We know that social capital is denominated by relationships. That means the manifestation of social capital is the relationships we have. When these relationships are not nurtured, families can become isolated and insular.
So what creates strong and “sticky” relationships, whereby your family members, friends, colleagues, and clients stick around, even when times are tough?
The answer: Healthy and beneficial relationships are based on a mutuality of interests and common purpose. You will most likely become sticky with people who fit into one of two categories:
You Will Stick to Those Who Complement You
Your family can form strong relationships with people who have different but complementary perspectives, skills, or philosophical approaches. These people somehow make you a better person. In marriages, this might manifest as the most unlikely of couples. While one spouse might be highly social, the other might be reclusive. The highly social spouse is kept grounded by the recluse; the recluse brought out of his or her shell.
A family who is intentional about identifying and deploying resources can team up to develop strong relationships with other family members or associates who complement them. One cousin might be great at managing a tight budget; another is a visionary who loves to start new businesses. Particularly when it is packaged with complementary sets of knowledge, these two cousins could team up to create a powerful, fiscally solvent business.
You Will Stick to Those Who Share Your Values
You and your significant other probably share the same values when it comes to the big things, like raising children. You and your best friend might both love to spend the weekends hiking and golfing. In business, you are likely drawn to vendors, employees, and clients if you find common ground.

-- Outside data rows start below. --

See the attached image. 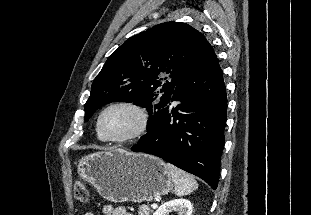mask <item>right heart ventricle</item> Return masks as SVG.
I'll return each mask as SVG.
<instances>
[{
    "label": "right heart ventricle",
    "mask_w": 311,
    "mask_h": 215,
    "mask_svg": "<svg viewBox=\"0 0 311 215\" xmlns=\"http://www.w3.org/2000/svg\"><path fill=\"white\" fill-rule=\"evenodd\" d=\"M97 134H98V132H97ZM98 137L101 139V137L99 136V134H98ZM102 140V139H101Z\"/></svg>",
    "instance_id": "e07e8e85"
}]
</instances>
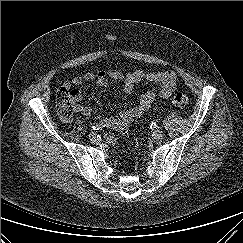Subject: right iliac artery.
Here are the masks:
<instances>
[{"instance_id": "obj_1", "label": "right iliac artery", "mask_w": 243, "mask_h": 243, "mask_svg": "<svg viewBox=\"0 0 243 243\" xmlns=\"http://www.w3.org/2000/svg\"><path fill=\"white\" fill-rule=\"evenodd\" d=\"M102 127L103 126L101 124H99V125L97 124V125L92 126V129L93 130H99V129H102Z\"/></svg>"}]
</instances>
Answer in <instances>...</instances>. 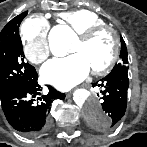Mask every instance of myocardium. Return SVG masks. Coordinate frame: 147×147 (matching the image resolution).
Listing matches in <instances>:
<instances>
[{
	"mask_svg": "<svg viewBox=\"0 0 147 147\" xmlns=\"http://www.w3.org/2000/svg\"><path fill=\"white\" fill-rule=\"evenodd\" d=\"M108 33L112 37V53L109 60L100 68L92 69V74L100 76L109 73L116 65L120 55V41L117 32L110 26L101 25L78 34L77 40L82 44L91 43L98 35Z\"/></svg>",
	"mask_w": 147,
	"mask_h": 147,
	"instance_id": "obj_1",
	"label": "myocardium"
}]
</instances>
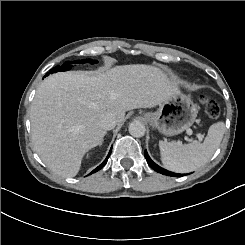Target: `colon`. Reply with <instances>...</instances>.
Returning <instances> with one entry per match:
<instances>
[{"label": "colon", "mask_w": 245, "mask_h": 245, "mask_svg": "<svg viewBox=\"0 0 245 245\" xmlns=\"http://www.w3.org/2000/svg\"><path fill=\"white\" fill-rule=\"evenodd\" d=\"M201 102L205 105V110L210 118H217L220 114L219 104L207 95L201 96Z\"/></svg>", "instance_id": "5ec220e1"}]
</instances>
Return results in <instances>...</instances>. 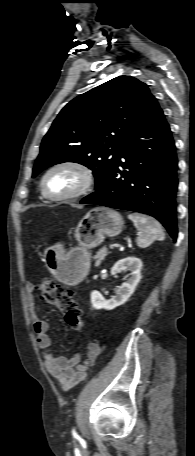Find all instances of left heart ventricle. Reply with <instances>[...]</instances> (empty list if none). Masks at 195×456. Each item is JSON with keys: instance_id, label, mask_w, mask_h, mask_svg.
Returning a JSON list of instances; mask_svg holds the SVG:
<instances>
[{"instance_id": "left-heart-ventricle-1", "label": "left heart ventricle", "mask_w": 195, "mask_h": 456, "mask_svg": "<svg viewBox=\"0 0 195 456\" xmlns=\"http://www.w3.org/2000/svg\"><path fill=\"white\" fill-rule=\"evenodd\" d=\"M82 183V175L73 168L54 170L46 179V188L53 195H66L75 191Z\"/></svg>"}]
</instances>
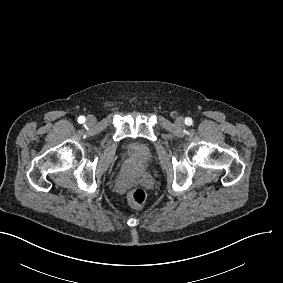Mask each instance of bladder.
<instances>
[{"mask_svg": "<svg viewBox=\"0 0 283 283\" xmlns=\"http://www.w3.org/2000/svg\"><path fill=\"white\" fill-rule=\"evenodd\" d=\"M122 148L128 159L139 162L142 167H146L151 163L153 148L150 143L146 141H128L124 143Z\"/></svg>", "mask_w": 283, "mask_h": 283, "instance_id": "obj_1", "label": "bladder"}]
</instances>
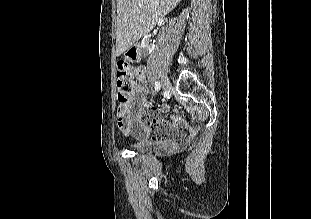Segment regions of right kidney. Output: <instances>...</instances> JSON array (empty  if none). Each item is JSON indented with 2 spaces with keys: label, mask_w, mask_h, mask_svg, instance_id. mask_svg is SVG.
Wrapping results in <instances>:
<instances>
[{
  "label": "right kidney",
  "mask_w": 311,
  "mask_h": 219,
  "mask_svg": "<svg viewBox=\"0 0 311 219\" xmlns=\"http://www.w3.org/2000/svg\"><path fill=\"white\" fill-rule=\"evenodd\" d=\"M154 44H152L151 35H146L142 39L141 48L144 53L150 54L154 50Z\"/></svg>",
  "instance_id": "obj_1"
}]
</instances>
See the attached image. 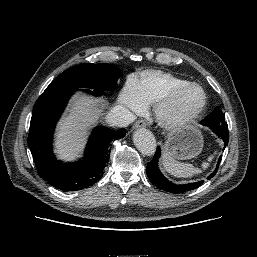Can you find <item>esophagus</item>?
Returning <instances> with one entry per match:
<instances>
[{
    "label": "esophagus",
    "instance_id": "34e87169",
    "mask_svg": "<svg viewBox=\"0 0 257 257\" xmlns=\"http://www.w3.org/2000/svg\"><path fill=\"white\" fill-rule=\"evenodd\" d=\"M142 127H145V122L143 120H138L133 125V129H138V128H142Z\"/></svg>",
    "mask_w": 257,
    "mask_h": 257
}]
</instances>
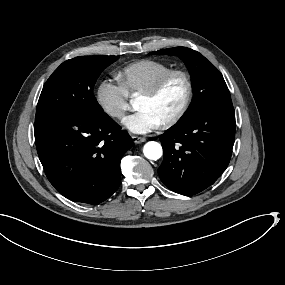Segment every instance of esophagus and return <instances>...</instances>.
Wrapping results in <instances>:
<instances>
[{
    "label": "esophagus",
    "mask_w": 285,
    "mask_h": 285,
    "mask_svg": "<svg viewBox=\"0 0 285 285\" xmlns=\"http://www.w3.org/2000/svg\"><path fill=\"white\" fill-rule=\"evenodd\" d=\"M131 138L134 143H142L146 140V138L139 136H132Z\"/></svg>",
    "instance_id": "esophagus-1"
}]
</instances>
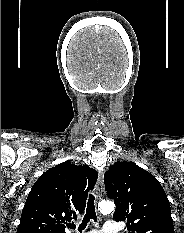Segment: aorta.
Instances as JSON below:
<instances>
[{"mask_svg":"<svg viewBox=\"0 0 184 233\" xmlns=\"http://www.w3.org/2000/svg\"><path fill=\"white\" fill-rule=\"evenodd\" d=\"M99 210L103 214L111 213L114 210V203L111 201H102L99 203Z\"/></svg>","mask_w":184,"mask_h":233,"instance_id":"762f6f07","label":"aorta"}]
</instances>
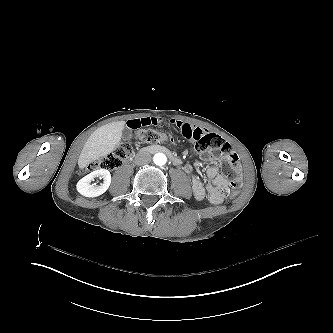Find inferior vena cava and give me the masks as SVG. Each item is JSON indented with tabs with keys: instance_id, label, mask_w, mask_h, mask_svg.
<instances>
[{
	"instance_id": "602c4592",
	"label": "inferior vena cava",
	"mask_w": 333,
	"mask_h": 333,
	"mask_svg": "<svg viewBox=\"0 0 333 333\" xmlns=\"http://www.w3.org/2000/svg\"><path fill=\"white\" fill-rule=\"evenodd\" d=\"M152 160V157L149 152H147L144 149H141L134 158V163L136 165L142 166L150 163Z\"/></svg>"
}]
</instances>
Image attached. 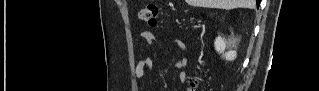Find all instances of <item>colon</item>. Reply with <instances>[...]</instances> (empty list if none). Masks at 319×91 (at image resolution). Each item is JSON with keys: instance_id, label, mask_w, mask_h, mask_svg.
<instances>
[{"instance_id": "5ec220e1", "label": "colon", "mask_w": 319, "mask_h": 91, "mask_svg": "<svg viewBox=\"0 0 319 91\" xmlns=\"http://www.w3.org/2000/svg\"><path fill=\"white\" fill-rule=\"evenodd\" d=\"M157 13V5L154 3H148L138 11V18L140 21L147 23L149 26L155 27L157 25ZM197 83L198 82L194 79L190 80V85L192 87H196Z\"/></svg>"}]
</instances>
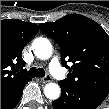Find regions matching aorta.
I'll return each mask as SVG.
<instances>
[{
  "instance_id": "1",
  "label": "aorta",
  "mask_w": 109,
  "mask_h": 109,
  "mask_svg": "<svg viewBox=\"0 0 109 109\" xmlns=\"http://www.w3.org/2000/svg\"><path fill=\"white\" fill-rule=\"evenodd\" d=\"M32 50L36 57L47 60L52 56L53 48L51 42L43 37L36 38L32 42ZM61 89L56 83H48L44 87V94L50 100H56L60 97Z\"/></svg>"
}]
</instances>
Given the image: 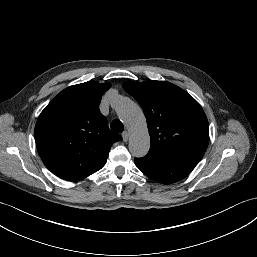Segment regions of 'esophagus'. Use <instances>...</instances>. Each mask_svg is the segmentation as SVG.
Listing matches in <instances>:
<instances>
[{
    "label": "esophagus",
    "mask_w": 257,
    "mask_h": 257,
    "mask_svg": "<svg viewBox=\"0 0 257 257\" xmlns=\"http://www.w3.org/2000/svg\"><path fill=\"white\" fill-rule=\"evenodd\" d=\"M128 138H129V135H128V132H123V134H122V139H123V141L124 142H127L128 141Z\"/></svg>",
    "instance_id": "34e87169"
}]
</instances>
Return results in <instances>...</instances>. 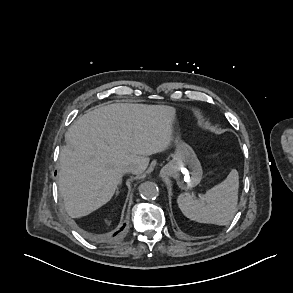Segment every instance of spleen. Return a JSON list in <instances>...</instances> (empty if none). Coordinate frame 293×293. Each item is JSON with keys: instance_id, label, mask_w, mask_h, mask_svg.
Wrapping results in <instances>:
<instances>
[{"instance_id": "spleen-1", "label": "spleen", "mask_w": 293, "mask_h": 293, "mask_svg": "<svg viewBox=\"0 0 293 293\" xmlns=\"http://www.w3.org/2000/svg\"><path fill=\"white\" fill-rule=\"evenodd\" d=\"M239 175L232 169L227 178L208 190L201 199L189 193L177 199L182 213L199 223L228 225L237 211Z\"/></svg>"}]
</instances>
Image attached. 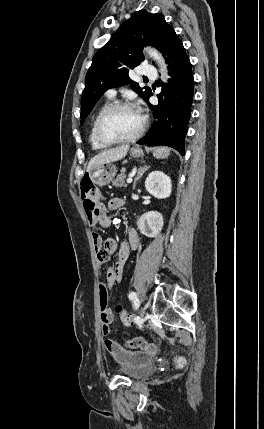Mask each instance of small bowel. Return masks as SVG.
Wrapping results in <instances>:
<instances>
[{
    "mask_svg": "<svg viewBox=\"0 0 264 429\" xmlns=\"http://www.w3.org/2000/svg\"><path fill=\"white\" fill-rule=\"evenodd\" d=\"M123 203V200L119 197L110 199L107 207L102 205L96 214H87L89 225L91 227H95L96 225L109 227L112 224V219L108 214V210H118L123 206ZM92 240L94 249L97 253V261L99 264L100 273V265L106 262L112 253L117 252V260L115 264L107 269L106 281L99 285L102 333L105 337H107L110 334V325L114 320V314L108 306V289L112 288L116 283L121 281L125 263L129 258L130 252L138 247L139 237L135 229L128 228L126 230L125 240L119 245L112 238L103 240L98 233L92 234ZM104 345L106 350L113 356V358L125 366L146 362L156 352L155 344L147 343L145 341L144 347L137 350L126 348L119 342L110 338L105 339Z\"/></svg>",
    "mask_w": 264,
    "mask_h": 429,
    "instance_id": "1",
    "label": "small bowel"
}]
</instances>
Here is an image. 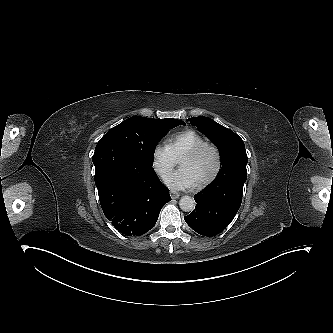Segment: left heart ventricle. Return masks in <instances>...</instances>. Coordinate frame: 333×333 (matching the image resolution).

If you are an avid golfer, you might be willing to pay a few extra dollars to a vendor who shows up happy, friendly, and ready to chat about your shared love of the game. And this vendor might have your back if you ever need to request a favor.
One way or another, what binds you to another person are the values that define that relationship, whether they are complementary or commonalities. For the relationship to have longevity, the values that are expressed must be a genuine set of values. Many people create these connections without being in conscious touch with their values. They might be able to form relationships with vendors, employees, clients, and business associates, but without a conscious connection to their values, many are unable to form truly sticky relationships. Vocalizing values is good but acting out those values is most important.
But cultivating relationships that can be leveraged, as they were in John’s case, can become powerful with that old word: intention.
By this, we mean that you stop “liking” the friends, family members, colleagues, and associates in your social network, and you start “committing” to them.
The only way for a person to feel your commitment, and thereby become sticky, is through your words and actions: You must honor commitments, go out of your way to build relationships and check in on people, and make sure that all of the people in your network know what your intention is due to the words you say and the actions you take. When was the last time you told a family member, friend or associate that you are glad they are a part of your life?
This means that you show up for your best friend’s son’s third birthday party. You ask your top vendor how his dog is doing. You call a professional associate to check on that deal you know that she was anxious to close. This is how you become “sticky.”